I smiled. Teen boys don't care about bread dough and baking!
My son, my chosen son, loved every minute in the kitchen with me. After spending his early childhood in multiple foster homes, the comfort of a mother's homemade cooking left an impact.
When we met, his sixty pound body did not resemble that of a “tween” boy but revealed years of competition with boys twice his size crowding in for a bite of rationed food. His staples were Hamburger Helper, peanut butter and jelly, and boxed Alfredo. His definition of meat was cheap hot dogs and chicken nuggets. It's not that he preferred junk food. Many children do. Teens, however, are food vacuums. My other two sons proved it. He, however, was too afraid. His horizons were narrow and low.
Bringing him into the kitchen to help, I introduced to him one new food at a time. Soon, he began to choose better than the sugar and chemically-injected fare which he knew prior.
Other choices sought expansion too. When we met him, he had no sense of hope, no interests nor hobbies-only fantasies. Instead of the normal adolescent tendencies to enroll in sports, or join social clubs, my son wanted to play by himself in his room with toys more fit for early elementary school students. He didn't know how to make friends and couldn't follow social rules for games and group activities. He was afraid to give anyone else control over him and yet had no sense of self-control.
We asked questions like these: How do you feel? What would you like to drink? What's your favorite color? What kind of things do you like to do for fun? What books do you like to read? What do you want to be when you grow up?
Each time, the answer to all of these questions was the same three word phrase: I don't know.
Tears welled up and ran down my cheeks. It's not suppose to be this way in the adolescent years. These years are for dreaming and becoming, for learning to stand on one's own two feet but my son had one thought: survival.
“Why ya cryin', Mama?” He would ask when I was deep in the sorrow of it. Hearing him call me “mama” would have made it seem like he really had a sense of family from the start in our home. I knew otherwise. Every woman who ever housed him had been “mama” with a different last name. He even asked teachers to be “mama”. No mother had ever instilled in him a love of life and awareness that God had bestowed upon him unique talents to bring joy both to him and to the world. This became my mission.

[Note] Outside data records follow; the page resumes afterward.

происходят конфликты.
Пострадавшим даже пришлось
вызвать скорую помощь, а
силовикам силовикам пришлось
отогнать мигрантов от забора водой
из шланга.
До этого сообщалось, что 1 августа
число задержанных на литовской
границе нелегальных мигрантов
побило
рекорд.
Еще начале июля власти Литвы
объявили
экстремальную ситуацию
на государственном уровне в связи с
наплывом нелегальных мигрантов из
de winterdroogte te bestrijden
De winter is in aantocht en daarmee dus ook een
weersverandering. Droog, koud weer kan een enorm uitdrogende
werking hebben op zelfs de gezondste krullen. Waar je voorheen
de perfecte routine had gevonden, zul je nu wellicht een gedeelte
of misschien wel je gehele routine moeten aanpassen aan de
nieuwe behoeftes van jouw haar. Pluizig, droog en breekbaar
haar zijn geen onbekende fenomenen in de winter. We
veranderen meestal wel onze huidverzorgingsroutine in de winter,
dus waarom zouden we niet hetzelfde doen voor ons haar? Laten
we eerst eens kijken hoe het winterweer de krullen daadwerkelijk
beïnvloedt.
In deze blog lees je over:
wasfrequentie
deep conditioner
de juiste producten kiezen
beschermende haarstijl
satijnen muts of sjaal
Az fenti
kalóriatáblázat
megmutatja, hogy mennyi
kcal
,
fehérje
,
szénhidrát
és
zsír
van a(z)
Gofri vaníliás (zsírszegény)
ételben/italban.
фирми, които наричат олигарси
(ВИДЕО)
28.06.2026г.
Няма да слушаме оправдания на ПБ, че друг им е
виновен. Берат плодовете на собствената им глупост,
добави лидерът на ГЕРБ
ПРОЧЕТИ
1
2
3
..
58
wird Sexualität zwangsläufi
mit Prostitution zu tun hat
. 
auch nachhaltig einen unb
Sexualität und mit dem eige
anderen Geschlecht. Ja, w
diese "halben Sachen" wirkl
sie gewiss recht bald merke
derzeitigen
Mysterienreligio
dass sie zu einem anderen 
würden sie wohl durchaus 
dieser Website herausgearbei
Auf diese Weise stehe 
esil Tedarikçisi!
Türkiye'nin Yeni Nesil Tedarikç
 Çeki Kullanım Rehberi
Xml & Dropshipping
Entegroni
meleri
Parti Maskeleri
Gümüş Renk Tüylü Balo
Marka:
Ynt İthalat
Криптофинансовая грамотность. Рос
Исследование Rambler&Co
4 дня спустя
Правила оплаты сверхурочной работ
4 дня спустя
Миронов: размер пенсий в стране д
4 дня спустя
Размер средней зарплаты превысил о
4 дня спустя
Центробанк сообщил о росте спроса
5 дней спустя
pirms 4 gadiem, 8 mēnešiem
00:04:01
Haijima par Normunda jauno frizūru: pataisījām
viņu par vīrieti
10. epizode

Soon, “Mama” became “Mom” and then “Mommy”. He was a teen but he was my little boy and he knew I was his mother. Our time in the kitchen helped him discover his love for culinary arts.
While we cooked multi-grain blueberry pancakes and stood, side by side near the bread machine, he showed me that the cocoon where he had hidden was opened and budding into young adolescence.
“Mom, when I become a famous chef, I'm going to come back to your house on Saturdays once a month and cook for you. I'll invite my brothers and dad too.”
More tears blurred my vision now as I pondered these thoughts. How could my curious little boy only a year later show signs of becoming a teenager already? And yet it was true. He had discovered a dream, and it was his dream. He had discovered abundant life. Life that breathed and grew-just like him.